BERLIN -- An old saying in Rome has it that the favorite candidate always enters the conclave as the next pope but exits as a mere cardinal. Matteo Renzi, Italy's maverick prime minister, is Europe's man of the hour; but the six-month rotating EU presidency which Italy kicked off earlier this month may leave him severely diminished, unless he fulfills the promise of his leadership with tangible results.

In a little over a hundred days at the helm of his country's government, the 39-year-old former mayor of Florence has taken Italy by a storm. He promised one major reform every month. Some of these reforms eluded Italy's calcified institutions for decades. He may be just about to deliver on the first one, by adopting sweeping changes in the electoral system and the constitution. In the meantime, he provided clever placebos, in the form of an 80 euro tax cut for the country's lowest earners. He even ordered the sale -- on eBay -- of a few dozen auto blu, the gas-guzzling sedans used by state officials and symbolizing the privileges of Italy's political class.

For a nation corroded by clientelism -- and always expecting the arrival of a messiah that will turn the tide -- it is not entirely surprising that Renzi's Democratic Party secured a remarkable 41 percent of the votes at the latest European elections, more than any other party. Yet, critics argue that his still limited record, combined with an extraordinary rhetorical flair, smacks as populism-lite. His economic agenda, they note, is in fact much in line with that of his predecessors and is largely dictated by Europe.

So it is in Europe that Renzi is taking his biggest chances yet. He has decried a Europe that saves ailing banks but lets boat people arriving at Italy's southern shore die by the thousands. He is engaging in a stubborn clash to nominate his government's foreign minister as the next EU's foreign policy supremo, despite the objections raised by other EU capitals regarding the candidate's inexperience and Italy's cosy relations with Russia.

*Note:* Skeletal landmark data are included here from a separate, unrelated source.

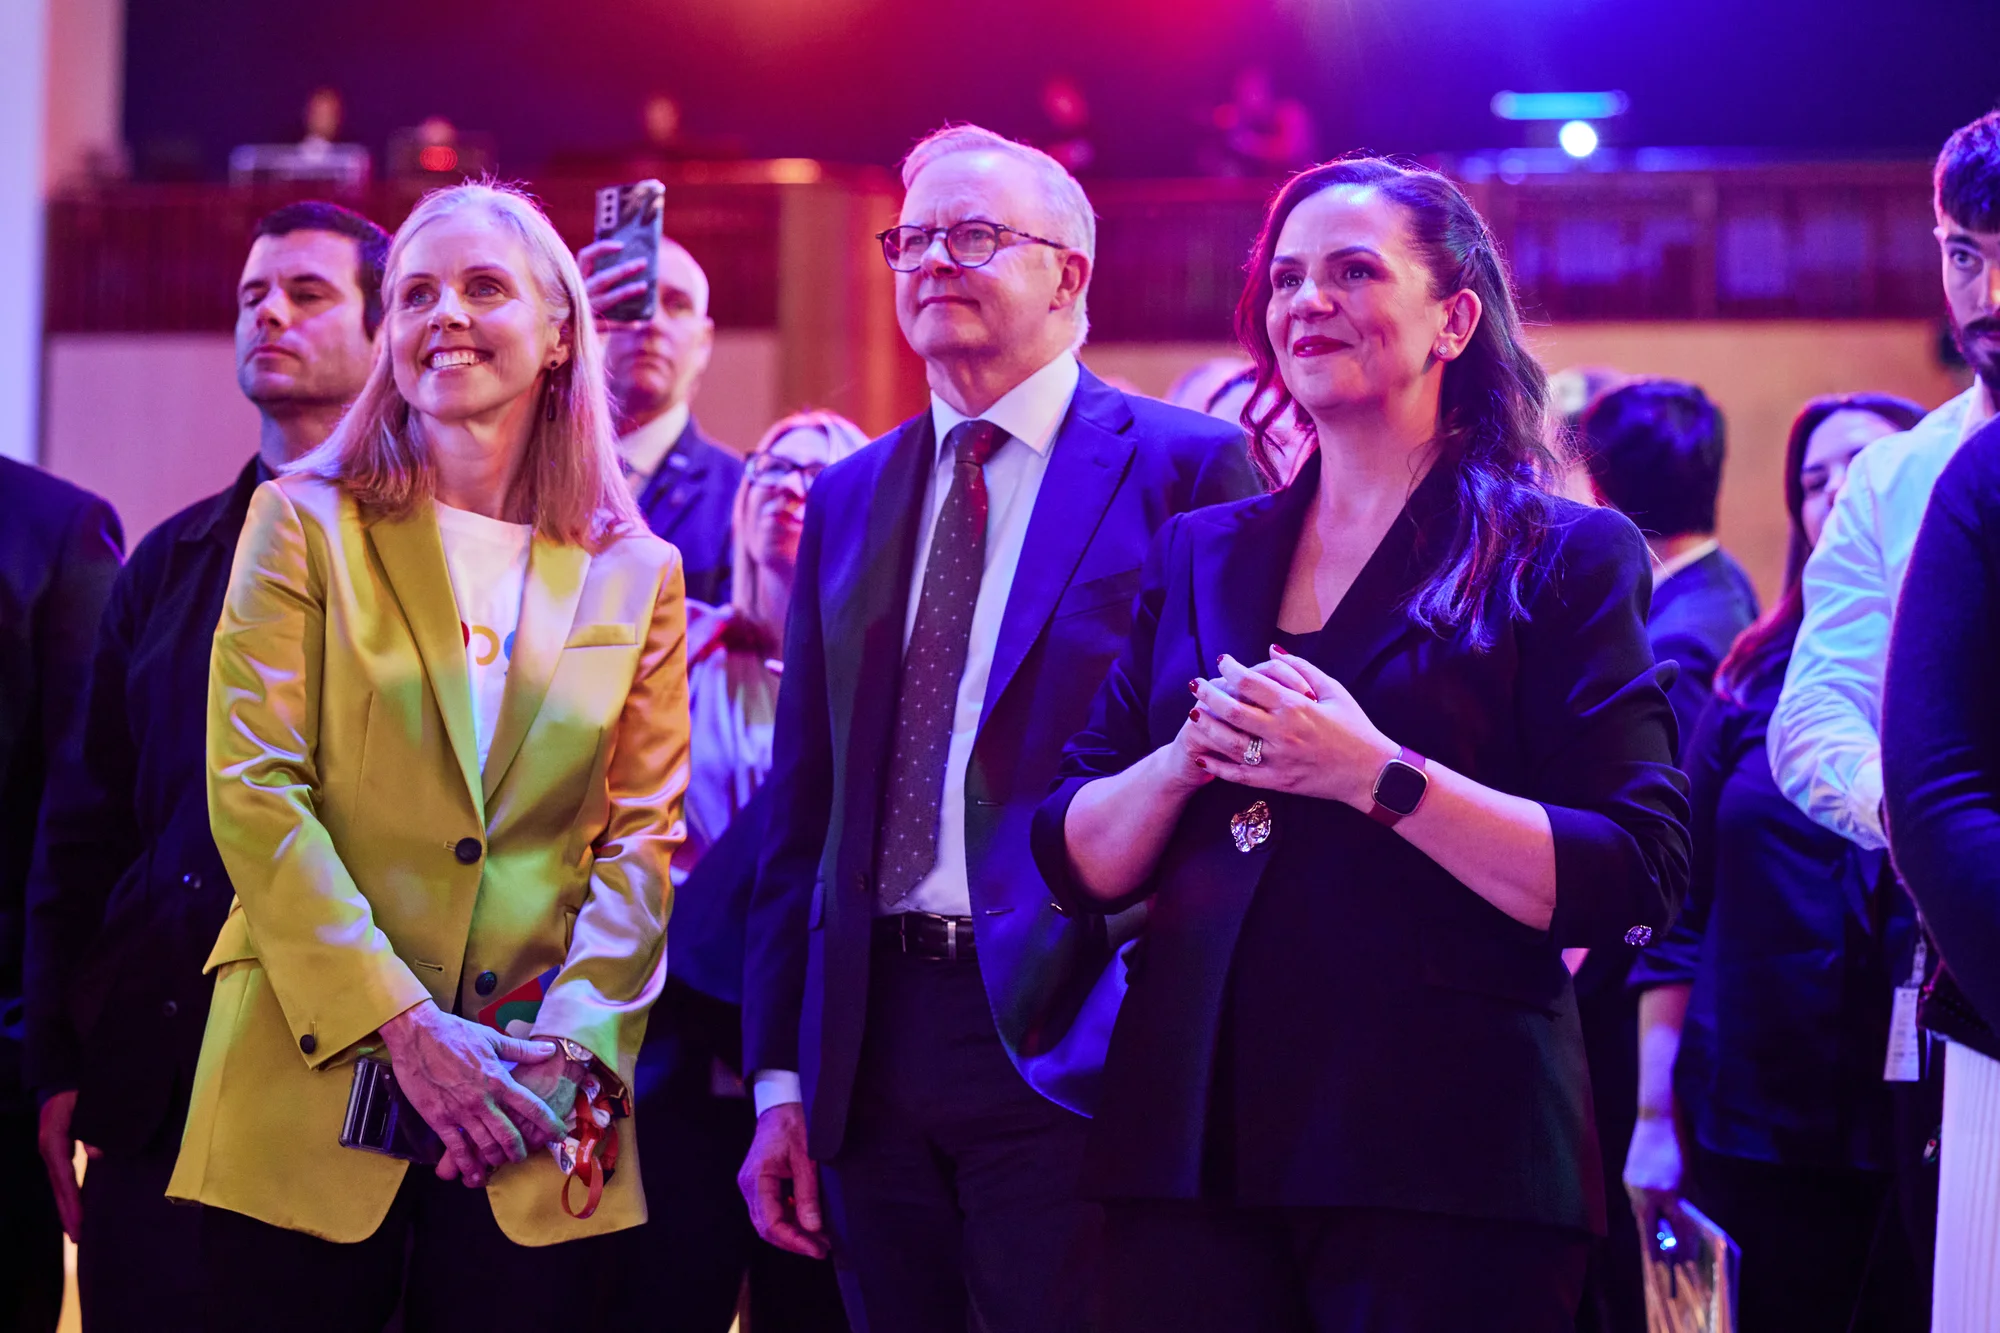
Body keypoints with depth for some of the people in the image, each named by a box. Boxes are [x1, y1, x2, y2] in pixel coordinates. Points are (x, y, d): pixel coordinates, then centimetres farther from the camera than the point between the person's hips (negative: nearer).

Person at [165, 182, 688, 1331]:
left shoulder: (634, 576, 12)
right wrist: (403, 1023, -13)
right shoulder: (306, 526, 6)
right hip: (313, 1096, -1)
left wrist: (569, 1041, -10)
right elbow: (253, 793, -3)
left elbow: (642, 836, 7)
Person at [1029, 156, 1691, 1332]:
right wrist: (1188, 758, -7)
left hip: (1445, 1153, -4)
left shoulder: (1565, 558, 1)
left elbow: (1639, 879, -9)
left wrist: (1375, 773, -17)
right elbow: (1077, 864, 13)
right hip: (1192, 1136, 4)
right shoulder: (1199, 557, 15)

MARIO VS. MATTEOAbove all, Renzi wants to be able to carry out the kind of public investments that will restore growth and jobs in Italy's anaemic economy. While professing to uphold the commitments of previous governments, he has been advocating more flexibility in the way Brussels calculates budget targets. In presenting the Italian EU presidency at the European Parliament earlier this month, he made sure to point out that a decade ago Germany broke the rules that it now demands its European peers to respect. The hawks of fiscal discipline, from Bundesbank President Jens Weidmann to the new EU economic affairs commissioner Jyrki Katainen, have all politely rebuked Renzi's pleas for flexibility but received piqued replies from Rome in return.

The one occasion so far when the Italian government has remained muted is also the most telling to weigh the stakes of Renzi's challenge in Europe. In a recent speech in London, Mario Draghi, the president of the European Central Bank, argued that: "There is a strong case for us to apply the same principles to the governance of structural reforms as we do to fiscal governance." This would entail, he continued, "a set of structural criteria that had to be met to enter the euro area and then respected once inside."

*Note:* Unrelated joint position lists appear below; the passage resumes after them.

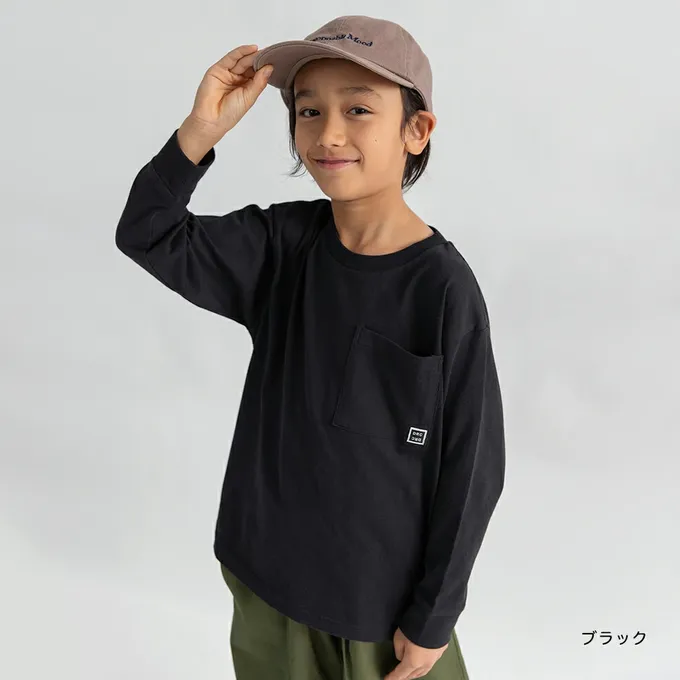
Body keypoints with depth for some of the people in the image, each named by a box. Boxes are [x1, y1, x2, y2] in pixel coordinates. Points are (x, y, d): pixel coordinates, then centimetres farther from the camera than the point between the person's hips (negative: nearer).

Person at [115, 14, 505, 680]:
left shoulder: (444, 290, -20)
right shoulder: (282, 244, -6)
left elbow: (471, 466, -14)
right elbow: (146, 236, -7)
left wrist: (433, 617, -8)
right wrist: (201, 130, -23)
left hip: (385, 592, -4)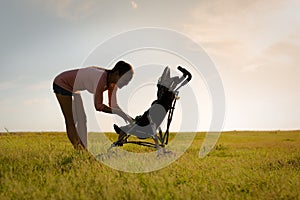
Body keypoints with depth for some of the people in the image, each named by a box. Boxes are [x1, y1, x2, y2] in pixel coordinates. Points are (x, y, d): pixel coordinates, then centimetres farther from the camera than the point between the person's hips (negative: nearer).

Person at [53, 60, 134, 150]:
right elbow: (98, 106, -34)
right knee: (71, 121, -10)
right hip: (62, 84, -9)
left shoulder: (113, 82, -11)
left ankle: (83, 150, 9)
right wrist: (118, 112, -32)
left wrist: (126, 116, -15)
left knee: (82, 120, 6)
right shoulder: (101, 77, -36)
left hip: (74, 88, 9)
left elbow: (113, 105, -5)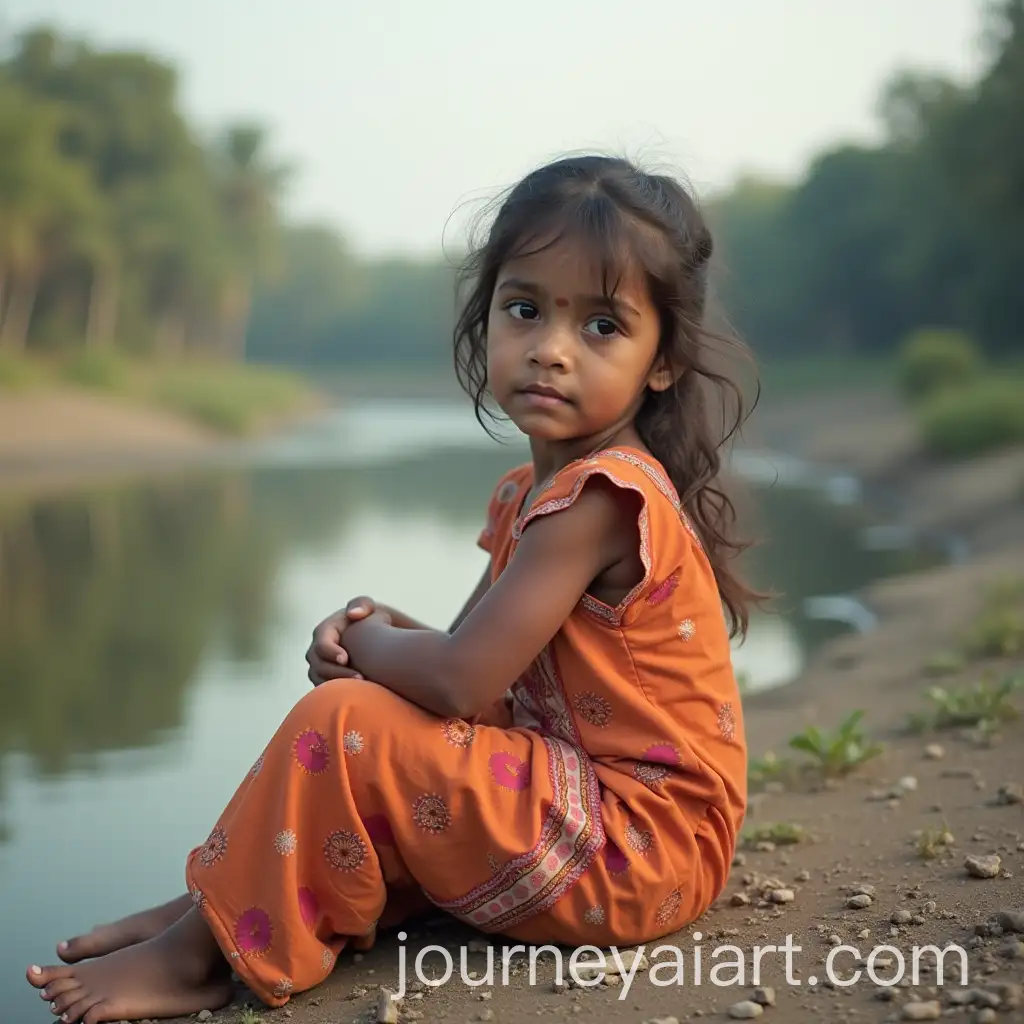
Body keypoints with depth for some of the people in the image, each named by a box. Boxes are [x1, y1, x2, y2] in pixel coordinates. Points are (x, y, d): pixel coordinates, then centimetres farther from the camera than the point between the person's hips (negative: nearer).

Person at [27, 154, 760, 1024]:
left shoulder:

ECUMENICAL CENTRISMOn the face of it, Draghi's argument crystallizes much of what Renzi presumably stands against. The young prime minister has repeated ad nauseam that Italy knows perfectly well what to do, without the need to be told from the EU. To make reforms a legally binding commitment was an old German idea that Southern member states have long opposed. The very notion that there exists a single recipe for "structural reforms," whether they be liberalizations or job-market changes, that is replicable in different social and political contexts, remains highly questionable.

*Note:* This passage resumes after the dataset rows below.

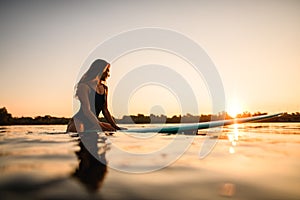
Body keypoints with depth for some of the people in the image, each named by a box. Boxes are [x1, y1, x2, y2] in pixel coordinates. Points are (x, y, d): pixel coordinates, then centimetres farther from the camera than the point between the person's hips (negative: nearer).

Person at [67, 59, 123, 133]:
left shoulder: (104, 88, 13)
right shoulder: (84, 86, -10)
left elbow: (105, 110, 14)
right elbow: (86, 111, -19)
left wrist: (115, 126, 5)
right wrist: (100, 126, -26)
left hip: (93, 123, 8)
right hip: (79, 124, -8)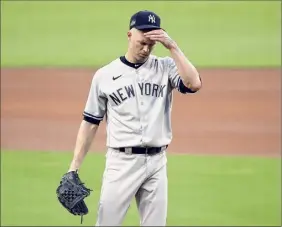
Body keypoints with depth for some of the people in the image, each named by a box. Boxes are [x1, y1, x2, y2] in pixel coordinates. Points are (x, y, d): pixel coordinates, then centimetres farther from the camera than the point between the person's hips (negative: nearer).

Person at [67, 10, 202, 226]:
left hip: (157, 162, 2)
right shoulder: (105, 75, 3)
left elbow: (194, 84, -16)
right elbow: (90, 123, 6)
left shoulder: (166, 68, 4)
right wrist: (74, 167, 1)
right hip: (121, 162, -1)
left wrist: (172, 46, -14)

Yes, the studious silence which met Draghi's proposal is not only a sign of the respect commanded by the Italian-born ECB boss, but it is also a litmus test of the level at which Renzi is operating and where he may be able to apply real change. For Renzi does not repudiate EU orthodoxy on reforms. His ecumenical centrism is not revolutionary; in fact, beneath the sound bites, it is not even particularly creative.

Renzi's most important task is to repackage mainstream politics into a message of opportunity and accountability. He must show that the real gaps in Europe are not between North and South, or creditors and debtors. Once a government is committed to reform, the more profound rift is within each country. It concerns, on the one hand, the need for a meritocratic administration of public goods, for which the EU was once respected and, on the other hand, voters' growing cynicism as made apparent by the rise of Eurosceptic populism.

In this, Renzi is the ideal complement to German Chancellor Angela Merkel, Europe's only other champion. But he needs to use his political capital wisely. Bickering with the high priests of EU austerity may be warranted if it materializes in concrete proposals, but not if it becomes a polemical distraction from the far more consequential job of changing the discourse of European politics -- and possibly its course.